Previamente, cuando Harold había encontrado Dunmore Hall vacío, había temido que las bandas que deambulaban por las calles se hubieran llevado a las mujeres y al niño, y se maldijo por haberlos dejado sin custodia alguna. Sin embargo, después cayó en la cuenta de que aquella había sido una partida planificada. Se lo habían llevado todo, incluso la yegua y el oro. Lo único que habían dejado era el maldito virginal. Supo al instante dónde debía encontrar a Elizabeth; a fin de cuentas en una ocasión ella ya se había escondido en el local de Claire. Lo que no se había planteado entonces era por qué ella había buscado auxilio precisamente allí. En ese momento lo comprendió: la francesa era una buena amiga de aquel maldito Duncan Haynes.

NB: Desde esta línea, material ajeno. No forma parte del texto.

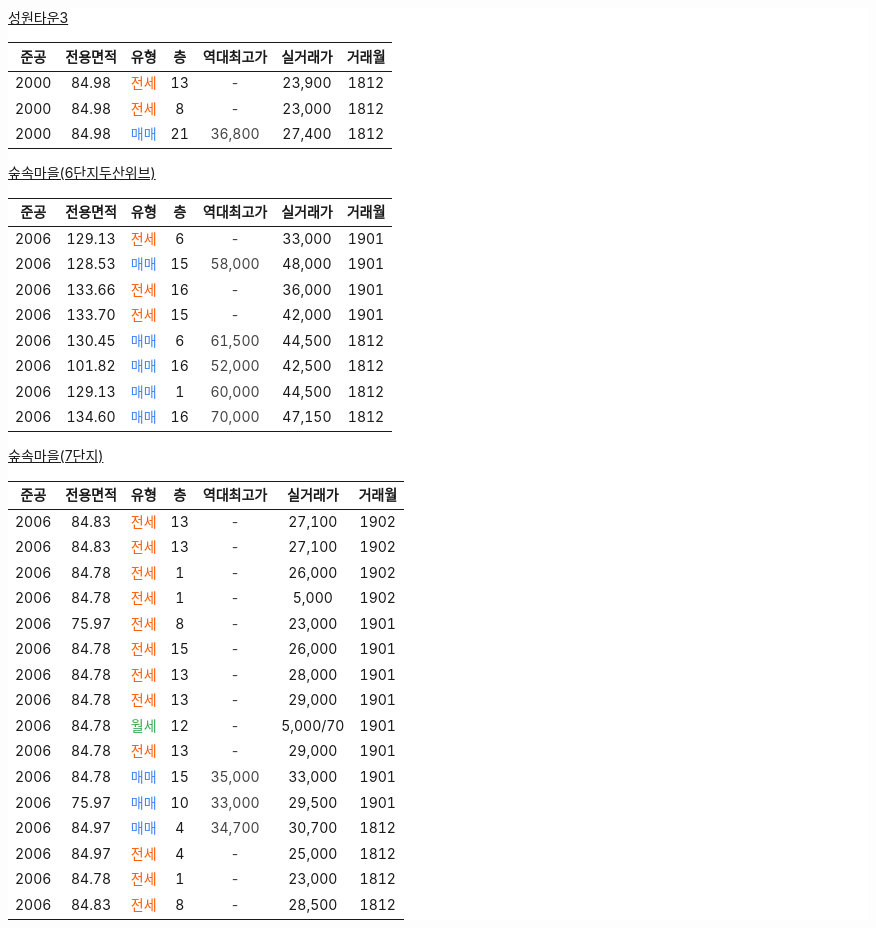 [성원타운3](https://search.naver.com/search.naver?query=%EA%B2%BD%EA%B8%B0%EB%8F%84+%EA%B3%A0%EC%96%91%EC%8B%9C+%EC%9D%BC%EC%82%B0%EB%8F%99%EA%B5%AC+%ED%92%8D%EB%8F%99+%EC%84%B1%EC%9B%90%ED%83%80%EC%9A%B43)

|준공|전용면적|유형|층|역대최고가|실거래가|거래월|
|:---:|:---:|:---:|:---:|:---:|:---:|:---:|
|2000|84.98|<span style="color:#ff5a00">전세</span>|13|<span style="color:#444444">-</span>|23,900|1812|
|2000|84.98|<span style="color:#ff5a00">전세</span>|8|<span style="color:#444444">-</span>|23,000|1812|
|2000|84.98|<span style="color:#4285f3">매매</span>|21|<span style="color:#444444">36,800</span>|27,400|1812|

[숲속마을(6단지두산위브)](https://search.naver.com/search.naver?query=%EA%B2%BD%EA%B8%B0%EB%8F%84+%EA%B3%A0%EC%96%91%EC%8B%9C+%EC%9D%BC%EC%82%B0%EB%8F%99%EA%B5%AC+%ED%92%8D%EB%8F%99+%EC%88%B2%EC%86%8D%EB%A7%88%EC%9D%84%286%EB%8B%A8%EC%A7%80%EB%91%90%EC%82%B0%EC%9C%84%EB%B8%8C%29)

|준공|전용면적|유형|층|역대최고가|실거래가|거래월|
|:---:|:---:|:---:|:---:|:---:|:---:|:---:|
|2006|129.13|<span style="color:#ff5a00">전세</span>|6|<span style="color:#444444">-</span>|33,000|1901|
|2006|128.53|<span style="color:#4285f3">매매</span>|15|<span style="color:#444444">58,000</span>|48,000|1901|
|2006|133.66|<span style="color:#ff5a00">전세</span>|16|<span style="color:#444444">-</span>|36,000|1901|
|2006|133.70|<span style="color:#ff5a00">전세</span>|15|<span style="color:#444444">-</span>|42,000|1901|
|2006|130.45|<span style="color:#4285f3">매매</span>|6|<span style="color:#444444">61,500</span>|44,500|1812|
|2006|101.82|<span style="color:#4285f3">매매</span>|16|<span style="color:#444444">52,000</span>|42,500|1812|
|2006|129.13|<span style="color:#4285f3">매매</span>|1|<span style="color:#444444">60,000</span>|44,500|1812|
|2006|134.60|<span style="color:#4285f3">매매</span>|16|<span style="color:#444444">70,000</span>|47,150|1812|

[숲속마을(7단지)](https://search.naver.com/search.naver?query=%EA%B2%BD%EA%B8%B0%EB%8F%84+%EA%B3%A0%EC%96%91%EC%8B%9C+%EC%9D%BC%EC%82%B0%EB%8F%99%EA%B5%AC+%ED%92%8D%EB%8F%99+%EC%88%B2%EC%86%8D%EB%A7%88%EC%9D%84%287%EB%8B%A8%EC%A7%80%29)

|준공|전용면적|유형|층|역대최고가|실거래가|거래월|
|:---:|:---:|:---:|:---:|:---:|:---:|:---:|
|2006|84.83|<span style="color:#ff5a00">전세</span>|13|<span style="color:#444444">-</span>|27,100|1902|
|2006|84.83|<span style="color:#ff5a00">전세</span>|13|<span style="color:#444444">-</span>|27,100|1902|
|2006|84.78|<span style="color:#ff5a00">전세</span>|1|<span style="color:#444444">-</span>|26,000|1902|
|2006|84.78|<span style="color:#ff5a00">전세</span>|1|<span style="color:#444444">-</span>|5,000|1902|
|2006|75.97|<span style="color:#ff5a00">전세</span>|8|<span style="color:#444444">-</span>|23,000|1901|
|2006|84.78|<span style="color:#ff5a00">전세</span>|15|<span style="color:#444444">-</span>|26,000|1901|
|2006|84.78|<span style="color:#ff5a00">전세</span>|13|<span style="color:#444444">-</span>|28,000|1901|
|2006|84.78|<span style="color:#ff5a00">전세</span>|13|<span style="color:#444444">-</span>|29,000|1901|
|2006|84.78|<span style="color:#34a853">월세</span>|12|<span style="color:#444444">-</span>|5,000/70|1901|
|2006|84.78|<span style="color:#ff5a00">전세</span>|13|<span style="color:#444444">-</span>|29,000|1901|
|2006|84.78|<span style="color:#4285f3">매매</span>|15|<span style="color:#444444">35,000</span>|33,000|1901|
|2006|75.97|<span style="color:#4285f3">매매</span>|10|<span style="color:#444444">33,000</span>|29,500|1901|
|2006|84.97|<span style="color:#4285f3">매매</span>|4|<span style="color:#444444">34,700</span>|30,700|1812|
|2006|84.97|<span style="color:#ff5a00">전세</span>|4|<span style="color:#444444">-</span>|25,000|1812|
|2006|84.78|<span style="color:#ff5a00">전세</span>|1|<span style="color:#444444">-</span>|23,000|1812|
|2006|84.83|<span style="color:#ff5a00">전세</span>|8|<span style="color:#444444">-</span>|28,500|1812|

El viento elevaba en el muelle remolinos de inmundicia, madera podrida y restos marinos, y los agitaba por el barrio del puerto, pero Harold permanecía ajeno a aquello. El auténtico peligro no provenía de William Noringham, sino de Duncan Haynes. Siempre había sido así. Desde el principio. Antes incluso de que Elizabeth posara un pie en el Eindhoven. Incluso antes de que fuera la esposa de Robert. Duncan Haynes. Ella lo había conocido en Londres el día de la ejecución. Duncan Haynes, quien había encontrado el modo de volver a verla antes de la boda. Harold recordó entonces la irritación que había sentido al llevar al pequeño a casa de Miranda y fue consciente de qué la había provocado: era el parecido del niño con aquel corsario.
Harold echó la cabeza hacia atrás y dejó escapar un grito de odio y furia. Dos de los tipos apostados delante del edificio se volvieron. Sus sables desenvainados refulgieron bajo la luz del fanal de tormenta que colgaba sobre la entrada.
—¿Has oído eso? —gritó uno al otro, y Harold lo oyó—. ¿No hay por ahí alguien con ganas de brega?
Harold no acertó a entender qué respondió el otro hombre, pero ambos se le acercaron. Se volvió rápidamente y huyó.